▶ _What to work on_
1) List every company named in the COVID-19 research text.
2) Write the next part of the COVID-19 research text, starting after its final sentence.

▶ _Text passage_
- Opening Delimiter -

Experimental tablet vaccine shows early promise

An experimental COVID-19 vaccine in the form of an oral tablet has shown promising immune responses in a small preliminary trial designed mainly to evaluate its safety, according to drug manufacturer Vaxart Inc VXRT.O. The South San Francisco, California-based company had earlier said the tablet was well tolerated, with no one dropping out of the study because of adverse effects. On Tuesday, they reported on immune responses in the 35 healthy volunteers who received the tablet.

While the currently approved vaccines induce antibodies in the blood, the tablet induced antibodies in the mucosa – the tissues lining the nose and airways that are the first line of defense against the virus, according to a report posted on the medical website medRxiv ahead of peer review. Nearly half of volunteers showed an increase in long-lasting antibodies capable of binding to multiple sites on the Delta and Omicron variants of the virus that causes COVID-19.

Nasal and saliva samples showed that half of study participants had higher antibody levels than similar people whose antibodies were the result of previous COVID-19 infections.

The enhanced neutralizing capacity lasted for six months, the researchers said.

Going forward, larger studies designed specifically to test the tablet’s effectiveness are needed, as are studies to test whether this so-called adenovirus-vector vaccine would work well in people who already have received the mRNA vaccines from Pfizer Inc/BioNTech SE PFE.N22UAy.DE or Moderna Inc MRNA.O.

Hypertension boosts risk of serious Omicron illness

High blood pressure more than doubles the risk of hospitalization during COVID-19 infections with the coronavirus Omicron variant, even in people who are fully vaccinated and boosted, a U.S. study showed.

Doctors at Cedars-Sinai Medical Center in Los Angeles studied 912 people with COVID-19 when Omicron was the dominant variant despite having received at least three doses of an mRNA vaccine from Pfizer/BioNTech or Moderna, including 145 who required hospitalization. The risk for severe disease was increased in people with well-known risk factors such as older age, heart failure or kidney disease, the researchers reported on Thursday in the journal Hypertension. But hypertension “was associated with the greatest magnitude of risk,” more than doubling the odds that someone with COVID-19 would need to be hospitalized, they added. Even looking only at younger people with generally healthy organs, hypertension was still associated with “substantial and significant risks,” they found.

- Closing Delimiter -

▶ _Information given_
- Opening Delimiter -

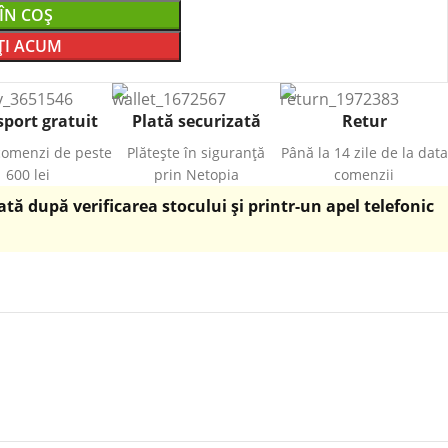
ÎN COȘ
I ACUM
port gratuit
Plată securizată
Retur
comenzi de peste
Plătește în siguranță
Până la 14 zile de la data
600 lei
prin Netopia
comenzii
ă după verificarea stocului și printr-un apel telefonic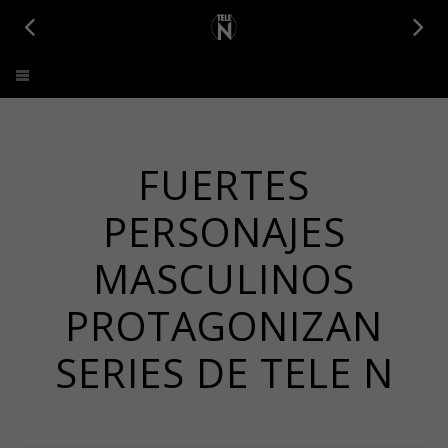
Tele N
FUERTES
PERSONAJES
MASCULINOS
PROTAGONIZAN
SERIES DE TELE N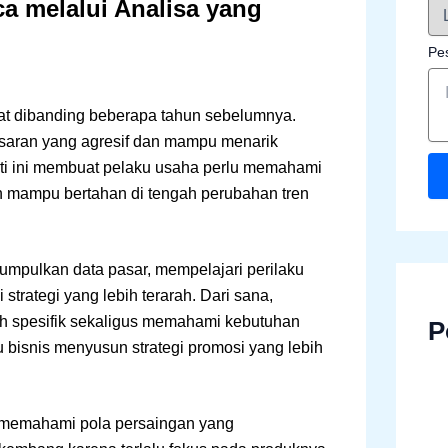
a melalui Analisa yang
Pe
at dibanding beberapa tahun sebelumnya.
saran yang agresif dan mampu menarik
rti ini membuat pelaku usaha perlu memahami
dan mampu bertahan di tengah perubahan tren
mpulkan data pasar, mempelajari perilaku
strategi yang lebih terarah. Dari sana,
h spesifik sekaligus memahami kebutuhan
P
bisnis menyusun strategi promosi yang lebih
 memahami pola persaingan yang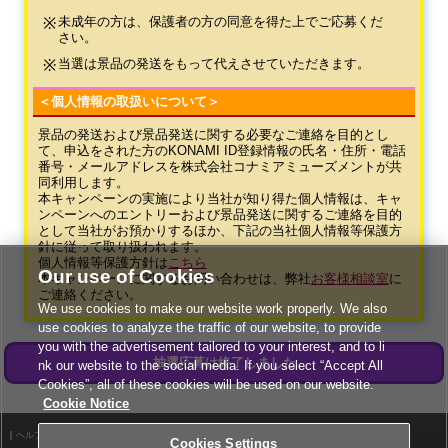
未成年の方は、保護者の方の同意を得た上でご応募くだ
さい。
当選は景品の発送をもって代えさせていただきます。
＜個人情報の取扱いについて＞
景品の発送および景品発送に関する必要なご連絡を目的とし
て、申込をされた方のKONAMI ID登録情報の氏名・住所・電話
番号・メールアドレスを株式会社コナミアミューズメントが共
同利用します。
本キャンペーンの実施により当社が知り得た個人情報は、キャ
ンペーンへのエントリーおよび景品発送に関するご連絡を目的
として当社がお預かりするほか、下記の当社個人情報等保護方
針に従って取り扱われます。
個人情報等保護方針は
こちら
Our use of Cookies
本キャンペーンに関するお問い合わせは、弊社
お客様相談室
に
ご連絡ください。
We use cookies to make our website work properly. We also
use cookies to analyze the traffic of our website, to provide
you with the advertisement tailored to your interest, and to li
抽選応募は終了しました
nk our website to the social media. If you select “Accept All
Cookies”, all of these cookies will be used on our website.
Cookie Notice
ヘルプ
利用規約
Cookies Settings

- Closing Delimiter -

▶ _Answers to the exercise_
1) Vaxart Inc, Pfizer Inc, BioNTech SE, Moderna Inc

2)
“We were surprised to learn that many people who were hospitalized with COVID-19 had hypertension and no other risk factors,” study leader Dr. Susan Cheng said in a statement. “This is concerning when you consider that almost half of American adults have high blood pressure.”

Third-trimester Omicron infection linked with preterm birth

Infection with the Omicron variant of the coronavirus in the third trimester of pregnancy is linked with an increased risk of preterm delivery, according to Israeli researchers.

Doctors there compared 2,753 pregnant patients with positive PCR tests for the virus this year to the same number of similar but uninfected pregnant patients. Infections were not associated with preterm birth when diagnosed in the first or second trimester. But nearly half of the women were infected in the third trimester. In this group, rates of preterm birth were 5.8%, compared to 2.3% among uninfected women at the same stage of pregnancy, the study found.

After accounting for other risk factors, women diagnosed in the third trimester were nearly three times more likely than uninfected women to delivery early, and those diagnosed after 34 weeks of gestation were roughly seven times more likely to have late preterm births, according to a report published on Wednesday in the journal PLOS One. Symptomatic infections increased the risks even further.

“Women during their third trimester, specifically after 34 weeks of gestation, should practice social distancing and respiratory protection to reduce risk of adverse pregnancy outcomes,” the researchers wrote. They added that women at earlier stages of pregnancy should not let down their guard because the study did not evaluate “other potential differences in the mother or newborn.”